Confessions of a Shopaholic (2009)
Confessions of a Shopaholic (2009)

Genre: Romantic Comedy Running Time: 1 hr. 52 min.

Release Date: February 13th, 2009 MPAA Rating: PG

Director: P.J. Hogan Actors: Isla Fisher, Hugh Dancy, Wendie Malick, Lynn Redgrave, John Goodman




or a romantic comedy to remain in its genre, there are certain boundaries it mustn’t cross. Viewers really can’t begrudge such a film for playing it safe and “Confessions of a Shopaholic” does just that – the actual predicaments and resolutions may not necessarily be predictable, but the progression certainly is. The financially naïve protagonist inadvertently finds her calling while awaiting what she’s always wanted, but her addictions (and a few mean people) strive to bring her down. Reaching rock bottom inevitably initiates conquering her demons to rise once again. Perhaps closer analysis may uproot a deeper message as her boss’s journey contradicts her own; while he yearns not to be defined by family, she discovers that it is indeed those loved ones that define her. But alas, a few klutzy slapstick gags later and such trivialities quickly immerse themselves back beneath the surface.

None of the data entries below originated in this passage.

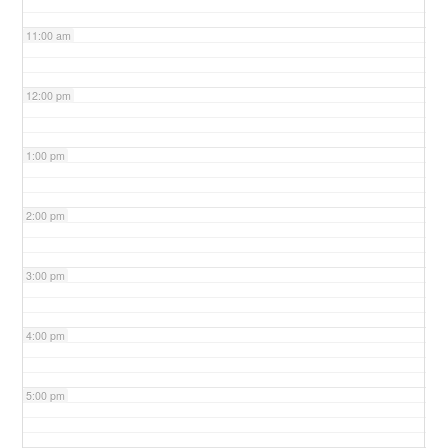
11:00 am
12:00 pm
1:00 pm
2:00 pm
3:00 pm
4:00 pm
5:00 pm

Struggling with her debilitating obsession with shopping and the sudden collapse of her income source, Rebecca Bloomwood (Isla Fisher) unintentionally lands a job writing for a financial magazine after a drunken letter-mailing mix-up. Ironically writing about the very consumer caution she has definitely not abided, Rebecca’s innovative comparisons and unconventional metaphors for economics grant her critical acclaim, public success, and the admiration of her supportive boss Luke (Hugh Dancy). But as she draws closer to the ultimate goal of writing for renowned fashion magazine Alette, she questions her true ambitions and must determine if overcoming her “shopaholic” condition will bring real happiness.

The fish-out-of-water story seems to keep popping up in every single romantic comedy of late; “Confessions of a Shopaholic” is no exception, although the supporting characters and environment that surround star Isla Fisher are entirely more pleasant. In fact, her wide-eyed, perky, and cheery attitude brightens the screen, even if the plot is unduly contrived and understandably formulaic. She’s believable, relatable to a great many, and eye candy for the rest – which is more than can be said for most of the generic female-oriented films that flood the market every Valentine’s weekend (and several weeks prior).

Like last year’s “How to Lose Friends & Alienate People” (which this surpasses), “Confessions of a Shopaholic” works around the same humorous elements that made the far superior films “Big” and “Working Girl” successful: an open-minded boss who’s willing to risk hiring an unqualified (or outstandingly creative) employee for the chance of a fresh point of view; and the joys of seeing said underdog rise to the top, against the norm, utilizing random luck at every turn, and combating jealous coworkers. The pattern is simple, the outcome is assured, and while no scene dares to stare originality in the face, this fluffy, buoyant romantic comedy manages to entertain expectedly and as it should.